[Records excerpted from a collection]
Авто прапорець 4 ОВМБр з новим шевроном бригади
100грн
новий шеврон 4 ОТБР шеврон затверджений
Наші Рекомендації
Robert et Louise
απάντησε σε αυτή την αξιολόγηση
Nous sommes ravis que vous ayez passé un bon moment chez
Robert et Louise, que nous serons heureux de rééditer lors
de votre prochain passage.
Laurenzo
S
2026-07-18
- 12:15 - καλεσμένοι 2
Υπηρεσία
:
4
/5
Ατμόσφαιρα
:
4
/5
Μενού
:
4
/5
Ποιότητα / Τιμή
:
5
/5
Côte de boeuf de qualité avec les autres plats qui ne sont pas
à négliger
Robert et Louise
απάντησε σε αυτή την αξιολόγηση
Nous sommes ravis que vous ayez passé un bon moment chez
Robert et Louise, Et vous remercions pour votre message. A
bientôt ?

Activity: Count the lines above that contain the word "Robert" with its case matched exactly. Reply with the number alone.

Your response: 4